I’ve packaged ruby-usb as gems, available both for Windows an *nix/linux/os x
gem install ruby-usb # On *nix/linux/os x you must first install Lib-USB
At one of the projects in BEKK we bought a Betabrite Prism sign to display the status of builds. Getting the Betabrite Gem to work via USB on Windows was a bit of a challenge. I got around it, so I’d like to share it with others.
The first hurdle was to get Ruby-usb to work on Windows. Ruby-usb is a Ruby library that uses the Lib-USB C library. Ruby-usb wasn’t available as a binary gem (with compiled C extensions), so I figured I had to make one myself. Luckily there is a Windows port of Lib-USB, and I decided to try to build Ruby-usb’s C extensions against that library.
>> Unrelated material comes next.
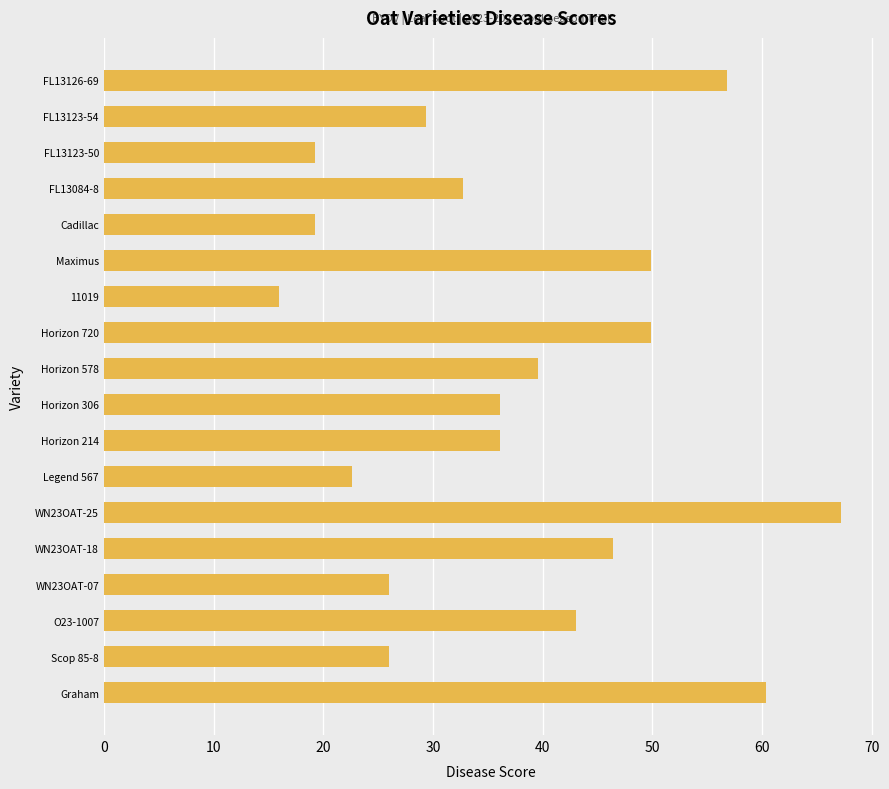

What is the difference between the second highest and second lowest values?

41.0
After a lot of reading and trial and error I finally realised I had to build Ruby-usb’s C extensions with MinGW and MSYS. I even had to build Ruby itself with MinGW/MSYS in order to get rbconfig to work. These tools are great alternatives to Cygwin, as they produce “pure” win32 binaries.
With a working Ruby-usb gem for Windows I tried out the Betabrite gem, and found a little bug that has now been fixed.
So I ended up having to fork Tanaka’s original Ruby-usb project. The code is on Gitorious and the Gem on Rubyforge. Forking is something I hate to do, but I haven’t been able to get in touch with Tanaka, and it seemed like the only way to publish Ruby-usb as gems.